The first few months were kind of bad but I finally got it together and decided to make some changes. We have redone our living room and kitchen at the moment. I will be doing another post about each one in the next few days so I can show you guys some amazing pictures of all the changes. I have a few more small changes in the kitchen but I cant wait to show you guys and then you can be with me for the other changes.
 
One last things that is new in my life is...I am a Mary Kay consultant.
My best friend had joined and asked if she could give me a facial to help her out for practice. I had been to a few parties before so I knew about the products but of course I was going to help her out. I was in a dark place with only a handful of people that I was close to, no job, and no reason to get up in the morning. Out of all the great reasons she told me about joining the two that really had me thinking hard that this was the path for me were: a great sisterhood and you would be your own boss.
 
 She was telling me that you would not be alone in your journey even though you would be running your own business. I needed/wanted to be around other people. She was telling me that we would be in a unit and our unit has meetings to get together and talk about upcoming events, challenges for our unit and also company, prizes, and classes. It is called Ladies Night. Just what I was needing. One hour a week to be around other woman, to be dressed up, and best of all to take my mind off of things at home. After going to a few meetings it really helped and I have made some great new friends that I talk to all the time and would be there for any one of them. I have also met some great people from all other states that I have met at conference and other events. How many people can say that they truly love there job and have made true friends.

• [Provided data]
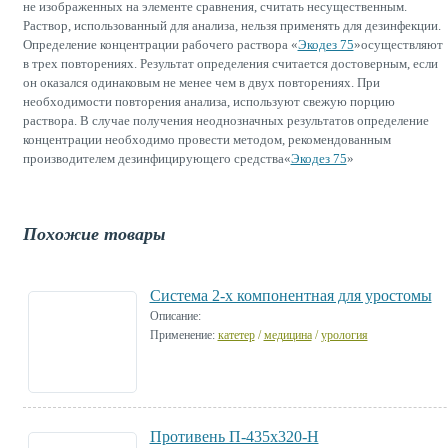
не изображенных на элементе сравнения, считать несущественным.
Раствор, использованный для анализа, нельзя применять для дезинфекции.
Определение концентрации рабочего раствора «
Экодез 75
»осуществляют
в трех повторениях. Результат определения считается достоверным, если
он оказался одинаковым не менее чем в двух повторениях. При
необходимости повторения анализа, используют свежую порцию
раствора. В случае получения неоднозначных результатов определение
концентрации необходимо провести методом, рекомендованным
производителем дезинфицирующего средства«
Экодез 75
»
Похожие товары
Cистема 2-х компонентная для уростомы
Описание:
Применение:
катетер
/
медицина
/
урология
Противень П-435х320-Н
==
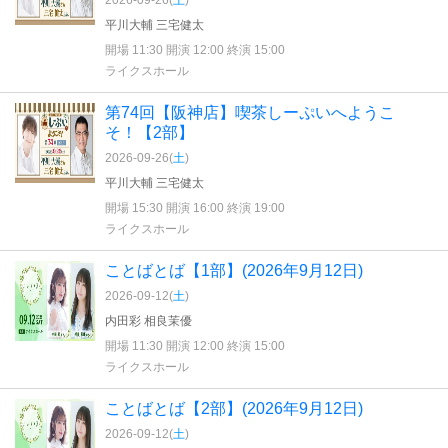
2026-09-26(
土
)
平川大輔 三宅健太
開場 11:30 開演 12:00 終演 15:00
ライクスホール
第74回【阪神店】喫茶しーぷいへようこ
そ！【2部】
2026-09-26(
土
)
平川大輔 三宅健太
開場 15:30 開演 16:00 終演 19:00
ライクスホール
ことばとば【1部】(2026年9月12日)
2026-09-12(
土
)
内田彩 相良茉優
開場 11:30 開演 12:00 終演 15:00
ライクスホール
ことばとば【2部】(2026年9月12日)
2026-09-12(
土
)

• [Task set]
A - In the post about becoming a Mary Kay consultant, what is the weekly unit meeting called?
B - Carry on the post about becoming a Mary Kay consultant, picking up after its last sentence.

• [Solved tasks]
A - Ladies Night

B -
When I said that I didn't have a job I meant I hadn't had a job in a long time. I have adult ADD. It is something that I have had to deal with about all my life. I can't keep focus very well. I don't really know how to explain it or what to call it other than I get bored really fast. When I have had a job a few jobs in the past and they start out great. I am excited and ready to learn but doing the same thing everyday with no challenge or change just gets to me. I know you are thinking if you did more or was maybe better then you could move up and be challenged more. I'm a very fast learn and do everything that I'm told and expected of me. With me being with Mary Kay it is just so much better. Yes, Mary Kay is a company but that's what I love. It is a company that has structure, gives challenges, and goals to work to but with it being your business you can do what you want. You can make your own goals and challenges: for the week, month, and/or year. You don't have to worry about quotas or a certain amount of sales each month and the best part YOU get to decided when and how long you work. You can work everyday of the week 8 hrs a day, 3-4 days a month, once a month, etc and the best part you don't have to ask anyone and wait to see if it is approved, you can just take the time off.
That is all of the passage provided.